* begin *

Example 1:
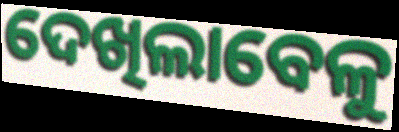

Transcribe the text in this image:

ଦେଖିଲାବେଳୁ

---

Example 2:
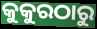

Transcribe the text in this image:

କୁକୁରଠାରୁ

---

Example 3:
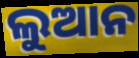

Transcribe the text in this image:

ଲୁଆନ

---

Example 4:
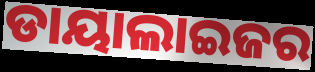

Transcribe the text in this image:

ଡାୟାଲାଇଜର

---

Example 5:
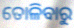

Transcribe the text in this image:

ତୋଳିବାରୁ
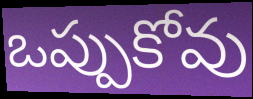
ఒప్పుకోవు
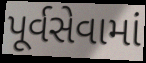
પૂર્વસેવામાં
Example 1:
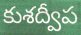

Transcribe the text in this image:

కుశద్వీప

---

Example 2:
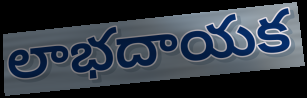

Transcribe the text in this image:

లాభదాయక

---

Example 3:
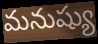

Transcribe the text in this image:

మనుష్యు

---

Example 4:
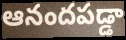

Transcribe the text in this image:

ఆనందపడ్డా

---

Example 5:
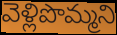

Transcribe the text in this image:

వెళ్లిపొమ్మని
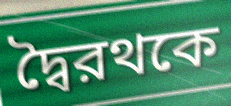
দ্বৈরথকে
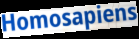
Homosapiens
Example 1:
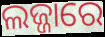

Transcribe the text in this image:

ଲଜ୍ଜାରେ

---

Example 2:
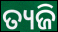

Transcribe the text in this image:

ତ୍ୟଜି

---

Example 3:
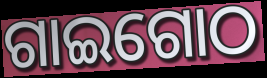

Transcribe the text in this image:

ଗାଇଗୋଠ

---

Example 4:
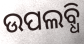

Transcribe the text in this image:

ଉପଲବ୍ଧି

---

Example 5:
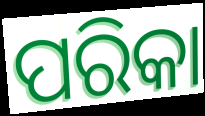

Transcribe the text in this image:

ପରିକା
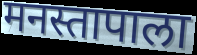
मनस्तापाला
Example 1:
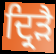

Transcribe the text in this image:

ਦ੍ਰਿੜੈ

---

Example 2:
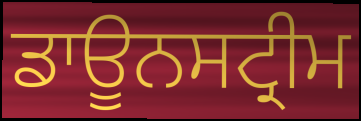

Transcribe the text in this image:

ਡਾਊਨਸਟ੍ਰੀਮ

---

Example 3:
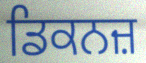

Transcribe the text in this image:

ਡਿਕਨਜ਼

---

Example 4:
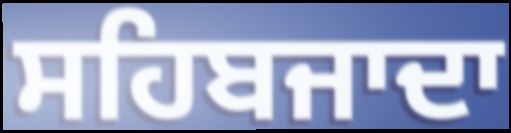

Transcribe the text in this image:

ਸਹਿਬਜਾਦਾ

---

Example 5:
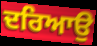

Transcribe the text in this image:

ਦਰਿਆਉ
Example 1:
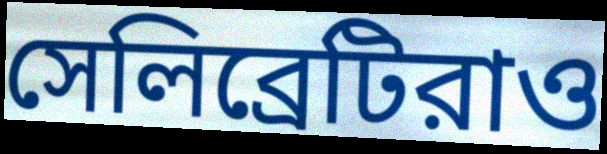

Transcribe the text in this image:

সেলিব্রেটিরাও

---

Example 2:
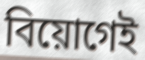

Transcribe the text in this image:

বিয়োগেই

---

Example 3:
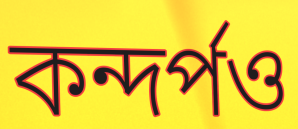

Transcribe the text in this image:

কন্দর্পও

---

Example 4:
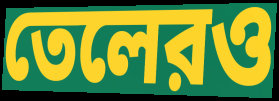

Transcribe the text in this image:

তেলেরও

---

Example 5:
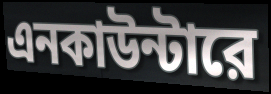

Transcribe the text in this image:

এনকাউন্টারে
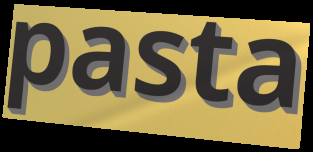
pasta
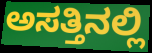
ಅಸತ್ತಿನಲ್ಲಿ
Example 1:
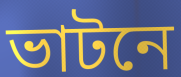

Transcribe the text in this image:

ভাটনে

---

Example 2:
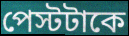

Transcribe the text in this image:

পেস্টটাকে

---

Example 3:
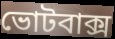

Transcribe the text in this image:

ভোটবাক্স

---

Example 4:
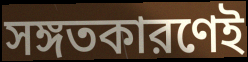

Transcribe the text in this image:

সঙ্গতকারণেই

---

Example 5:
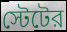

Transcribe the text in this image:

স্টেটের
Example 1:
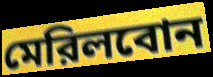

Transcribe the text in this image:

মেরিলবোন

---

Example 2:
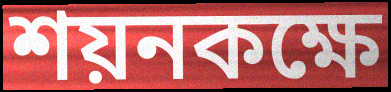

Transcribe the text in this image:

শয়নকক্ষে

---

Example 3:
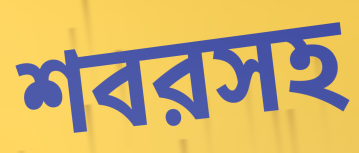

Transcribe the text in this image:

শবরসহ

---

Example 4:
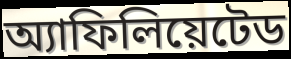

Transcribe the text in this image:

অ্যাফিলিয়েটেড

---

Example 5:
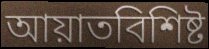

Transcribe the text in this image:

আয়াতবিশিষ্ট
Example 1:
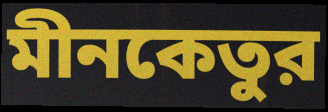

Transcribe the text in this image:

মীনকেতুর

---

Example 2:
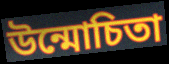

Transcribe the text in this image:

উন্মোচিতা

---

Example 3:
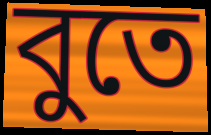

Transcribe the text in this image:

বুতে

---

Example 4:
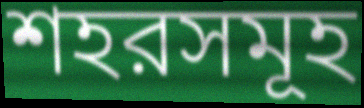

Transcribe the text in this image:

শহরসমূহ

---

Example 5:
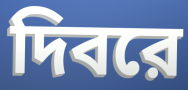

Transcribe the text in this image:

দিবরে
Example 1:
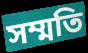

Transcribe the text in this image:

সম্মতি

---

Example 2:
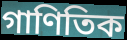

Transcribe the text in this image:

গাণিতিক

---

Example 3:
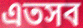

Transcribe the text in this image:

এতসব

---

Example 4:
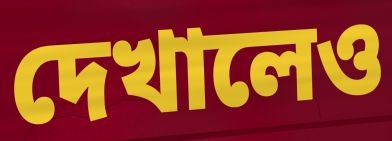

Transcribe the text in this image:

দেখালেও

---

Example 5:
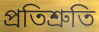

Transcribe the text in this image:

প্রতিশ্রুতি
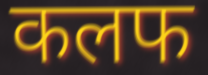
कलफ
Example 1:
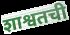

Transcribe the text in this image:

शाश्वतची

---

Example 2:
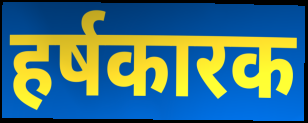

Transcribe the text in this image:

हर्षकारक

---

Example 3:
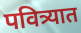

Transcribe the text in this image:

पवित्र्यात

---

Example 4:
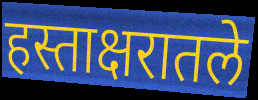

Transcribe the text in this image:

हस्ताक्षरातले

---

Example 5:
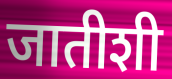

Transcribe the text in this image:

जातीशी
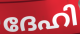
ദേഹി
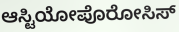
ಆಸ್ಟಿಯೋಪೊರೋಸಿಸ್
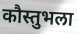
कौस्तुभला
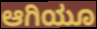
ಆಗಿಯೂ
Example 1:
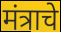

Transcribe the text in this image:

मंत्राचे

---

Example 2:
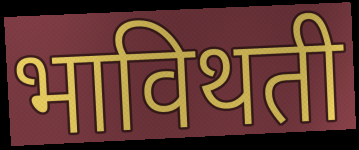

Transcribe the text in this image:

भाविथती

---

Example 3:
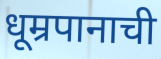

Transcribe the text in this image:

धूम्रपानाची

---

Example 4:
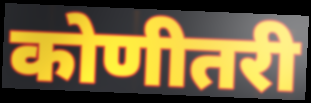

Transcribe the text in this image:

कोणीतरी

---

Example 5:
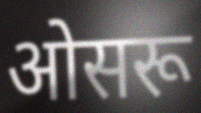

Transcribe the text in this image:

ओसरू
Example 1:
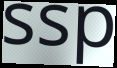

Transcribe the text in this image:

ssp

* end *

* Stated exercise *
Print every line of the records above verbatim, leaving out the pictures.

* Solution to the exercise *
Example 1:

Transcribe the text in this image:

ଦେଖିଲାବେଳୁ

---

Example 2:

Transcribe the text in this image:

କୁକୁରଠାରୁ

---

Example 3:

Transcribe the text in this image:

ଲୁଆନ

---

Example 4:

Transcribe the text in this image:

ଡାୟାଲାଇଜର

---

Example 5:

Transcribe the text in this image:

ତୋଳିବାରୁ
ఒప్పుకోవు
પૂર્વસેવામાં
Example 1:

Transcribe the text in this image:

కుశద్వీప

---

Example 2:

Transcribe the text in this image:

లాభదాయక

---

Example 3:

Transcribe the text in this image:

మనుష్యు

---

Example 4:

Transcribe the text in this image:

ఆనందపడ్డా

---

Example 5:

Transcribe the text in this image:

వెళ్లిపొమ్మని
দ্বৈরথকে
Homosapiens
Example 1:

Transcribe the text in this image:

ଲଜ୍ଜାରେ

---

Example 2:

Transcribe the text in this image:

ତ୍ୟଜି

---

Example 3:

Transcribe the text in this image:

ଗାଇଗୋଠ

---

Example 4:

Transcribe the text in this image:

ଉପଲବ୍ଧି

---

Example 5:

Transcribe the text in this image:

ପରିକା
मनस्तापाला
Example 1:

Transcribe the text in this image:

ਦ੍ਰਿੜੈ

---

Example 2:

Transcribe the text in this image:

ਡਾਊਨਸਟ੍ਰੀਮ

---

Example 3:

Transcribe the text in this image:

ਡਿਕਨਜ਼

---

Example 4:

Transcribe the text in this image:

ਸਹਿਬਜਾਦਾ

---

Example 5:

Transcribe the text in this image:

ਦਰਿਆਉ
Example 1:

Transcribe the text in this image:

সেলিব্রেটিরাও

---

Example 2:

Transcribe the text in this image:

বিয়োগেই

---

Example 3:

Transcribe the text in this image:

কন্দর্পও

---

Example 4:

Transcribe the text in this image:

তেলেরও

---

Example 5:

Transcribe the text in this image:

এনকাউন্টারে
pasta
ಅಸತ್ತಿನಲ್ಲಿ
Example 1:

Transcribe the text in this image:

ভাটনে

---

Example 2:

Transcribe the text in this image:

পেস্টটাকে

---

Example 3:

Transcribe the text in this image:

ভোটবাক্স

---

Example 4:

Transcribe the text in this image:

সঙ্গতকারণেই

---

Example 5:

Transcribe the text in this image:

স্টেটের
Example 1:

Transcribe the text in this image:

মেরিলবোন

---

Example 2:

Transcribe the text in this image:

শয়নকক্ষে

---

Example 3:

Transcribe the text in this image:

শবরসহ

---

Example 4:

Transcribe the text in this image:

অ্যাফিলিয়েটেড

---

Example 5:

Transcribe the text in this image:

আয়াতবিশিষ্ট
Example 1:

Transcribe the text in this image:

মীনকেতুর

---

Example 2:

Transcribe the text in this image:

উন্মোচিতা

---

Example 3:

Transcribe the text in this image:

বুতে

---

Example 4:

Transcribe the text in this image:

শহরসমূহ

---

Example 5:

Transcribe the text in this image:

দিবরে
Example 1:

Transcribe the text in this image:

সম্মতি

---

Example 2:

Transcribe the text in this image:

গাণিতিক

---

Example 3:

Transcribe the text in this image:

এতসব

---

Example 4:

Transcribe the text in this image:

দেখালেও

---

Example 5:

Transcribe the text in this image:

প্রতিশ্রুতি
कलफ
Example 1:

Transcribe the text in this image:

शाश्वतची

---

Example 2:

Transcribe the text in this image:

हर्षकारक

---

Example 3:

Transcribe the text in this image:

पवित्र्यात

---

Example 4:

Transcribe the text in this image:

हस्ताक्षरातले

---

Example 5:

Transcribe the text in this image:

जातीशी
ദേഹി
ಆಸ್ಟಿಯೋಪೊರೋಸಿಸ್
कौस्तुभला
ಆಗಿಯೂ
Example 1:

Transcribe the text in this image:

मंत्राचे

---

Example 2:

Transcribe the text in this image:

भाविथती

---

Example 3:

Transcribe the text in this image:

धूम्रपानाची

---

Example 4:

Transcribe the text in this image:

कोणीतरी

---

Example 5:

Transcribe the text in this image:

ओसरू
Example 1:

Transcribe the text in this image:

ssp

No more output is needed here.